So, you want to commission a wood and metal masterpiece, or maybe try your own hand at stockmaking. If you’re going to shell out thousands of dollars to a custom gunmaker or spend hundreds of hours of your own time inletting, shaping, and finishing a stock blank, you’ll want to use the best materials available. Which wood makes for the best gunstock?
How do we define “best?” In this context we are dealing with something very subjective—but a few characteristics are clearly desirable. A high-grade gunstock must be strong, dense, possess appropriate grain flow, and be attractive.
The Traditional Choice
English Walnut has, for centuries, been the choice of top gunmakers when it came to using the best wood available. In the excellent 1941 book The Modern Gunsmith, author and gunmaker James Howe makes his preference clearly known:
“The wood par excellence is walnut, and there is no substitute.”
“…the forests of the whole Earth have paraded their finest growths only to have it firmly demonstrated that walnut is the king of them all.”
“…English walnut, is by far the best”
The Expert Deferral
Though I have done a bit of stock work, and I have commissioned a few custom rifles, I am hardly an expert when it comes to wood selection. I reached out to an expert in the field that I trust: custom gunmaker Duane Wiebe. Duane has spent decades hand-building some of the finest rifles that you’ve ever laid eyes on, all with wood stocks. He also doesn’t sell wood so he has no dog in this fight.
The premier choice for gunstock wood is known variously as Turkish, Circassian, French, English, etc., properly called Juglans Regia...literally "Royal Walnut".
I've used Juglans from Australia, Turkey, Armenia, Tazmania, China, California...the list is almost endless. Wherever walnut will grow, there's a very good chance of finding fine stock wood.
For the bolt action stock, the choice of a proper blank is far outnumbered by the availability of wood for two piece blanks and this will be reflected in cost. Any blank must be chosen with a critical eye to proper layout. That means the grip section grain should follow as close as possible the curvature of the grip and as parallel as possible to the bore.
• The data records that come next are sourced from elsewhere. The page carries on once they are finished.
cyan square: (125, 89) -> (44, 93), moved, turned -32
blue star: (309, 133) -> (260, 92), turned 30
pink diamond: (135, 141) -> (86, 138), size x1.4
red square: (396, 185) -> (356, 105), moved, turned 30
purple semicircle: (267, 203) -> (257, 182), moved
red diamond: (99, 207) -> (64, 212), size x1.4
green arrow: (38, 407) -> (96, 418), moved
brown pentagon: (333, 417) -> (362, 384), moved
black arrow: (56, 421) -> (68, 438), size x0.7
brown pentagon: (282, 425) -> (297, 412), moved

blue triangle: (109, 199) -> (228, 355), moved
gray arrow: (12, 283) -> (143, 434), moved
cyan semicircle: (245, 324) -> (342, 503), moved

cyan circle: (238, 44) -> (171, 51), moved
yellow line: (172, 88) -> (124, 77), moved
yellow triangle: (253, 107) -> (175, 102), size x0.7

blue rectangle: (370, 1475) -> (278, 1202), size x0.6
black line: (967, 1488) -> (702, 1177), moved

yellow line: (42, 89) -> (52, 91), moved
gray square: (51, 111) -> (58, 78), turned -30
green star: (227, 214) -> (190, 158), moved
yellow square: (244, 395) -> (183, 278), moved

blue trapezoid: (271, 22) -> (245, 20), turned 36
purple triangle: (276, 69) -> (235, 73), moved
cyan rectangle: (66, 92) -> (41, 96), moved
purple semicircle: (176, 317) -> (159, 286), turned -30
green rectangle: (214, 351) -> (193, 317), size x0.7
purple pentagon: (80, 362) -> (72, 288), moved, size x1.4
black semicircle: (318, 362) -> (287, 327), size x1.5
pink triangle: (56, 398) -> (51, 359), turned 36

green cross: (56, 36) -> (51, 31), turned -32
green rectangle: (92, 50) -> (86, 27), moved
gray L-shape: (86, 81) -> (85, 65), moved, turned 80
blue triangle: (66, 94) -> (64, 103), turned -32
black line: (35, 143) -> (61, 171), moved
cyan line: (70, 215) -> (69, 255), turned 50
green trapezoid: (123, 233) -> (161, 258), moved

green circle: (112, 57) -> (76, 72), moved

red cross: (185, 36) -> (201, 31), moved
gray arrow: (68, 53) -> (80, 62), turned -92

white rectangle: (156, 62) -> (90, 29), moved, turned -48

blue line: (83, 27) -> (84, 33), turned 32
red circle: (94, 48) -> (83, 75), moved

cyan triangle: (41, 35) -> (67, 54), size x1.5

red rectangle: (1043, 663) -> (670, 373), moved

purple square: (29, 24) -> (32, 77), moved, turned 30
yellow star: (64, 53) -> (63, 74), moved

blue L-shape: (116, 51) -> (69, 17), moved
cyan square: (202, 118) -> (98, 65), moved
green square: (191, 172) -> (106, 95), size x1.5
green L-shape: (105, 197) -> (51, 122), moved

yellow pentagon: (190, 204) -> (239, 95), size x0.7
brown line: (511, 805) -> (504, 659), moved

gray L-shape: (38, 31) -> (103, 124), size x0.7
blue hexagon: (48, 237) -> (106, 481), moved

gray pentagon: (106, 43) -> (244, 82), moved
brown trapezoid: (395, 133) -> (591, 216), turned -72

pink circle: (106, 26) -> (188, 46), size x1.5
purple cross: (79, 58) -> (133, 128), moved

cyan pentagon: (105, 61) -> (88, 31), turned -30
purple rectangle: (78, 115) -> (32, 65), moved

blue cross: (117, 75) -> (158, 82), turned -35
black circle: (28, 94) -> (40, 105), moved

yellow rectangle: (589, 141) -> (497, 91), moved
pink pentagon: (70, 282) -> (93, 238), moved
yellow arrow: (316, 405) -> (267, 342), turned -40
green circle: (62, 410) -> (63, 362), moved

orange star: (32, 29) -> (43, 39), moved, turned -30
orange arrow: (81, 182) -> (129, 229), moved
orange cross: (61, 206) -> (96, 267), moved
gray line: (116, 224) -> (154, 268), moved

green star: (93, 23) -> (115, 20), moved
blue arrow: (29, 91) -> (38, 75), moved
The fore-end wood should also closely follow the bore line both vertically and horizontally; a little deviation in grain flow upwards (viewed from the side) is actually a plus. If the grain drops off (downward) the blank is simply unsuitable- at least for a bolt action. In time, the wood will drop away from the barrel...and it will happen EVERY time.
Traditionally, quarter-sawn blanks have been the most sought after, since the figure will usually be almost the same on both sides. This is not to condemn slab sawn and some feel the slab-sawn blank is a little stronger through the grip.
Of course, everyone likes pretty wood, so if you get pretty wood with proper lay out, you better buy that blank- but only if your supplier will swear that the blank is dry and seasoned. It doesn't take very long for stockmakers and customers to get wise to the money-hungry supplier that sells wet wood. Even then, allowing the blank to set around for a year or longer is a good practice. I weigh the blank with a sensitive scale when it first arrives and write the date and weight on the blank. A weigh-in again in six months or so will tell you right off if the wood was seasoned properly.
I know of two suppliers that absolutely will not sell wood that has not spent a minimum of five years being air-dried. Yes, there are other methods of speeding up the process, but usually frowned upon by the customer or stockmaker who wants the very best.
Juglans Regia a.k.a. English/Turkish/French Walnut, is the king of woods when it comes to building a rifle stock.
What about American Black Walnut (Juglans Nigra)?: Black Walnut makes for fine stocks, but if we return to the work of James Howe, we get to learn its place in the World. “With the one exception of Juglans Regia, it is the best stock wood extant.” Duane agrees: “For some firearms, a traditional choice would be Black Walnut...pretty good, but not usually in the class of Juglans [Regia].”
Listen to your gunmaker. If you’ve done your homework and picked a great one (the American Custom Gunmakers Guild is a good place to start your search), he or she should know what the best stock blank for your needs will be. After all, they are the one that will be putting their name on it.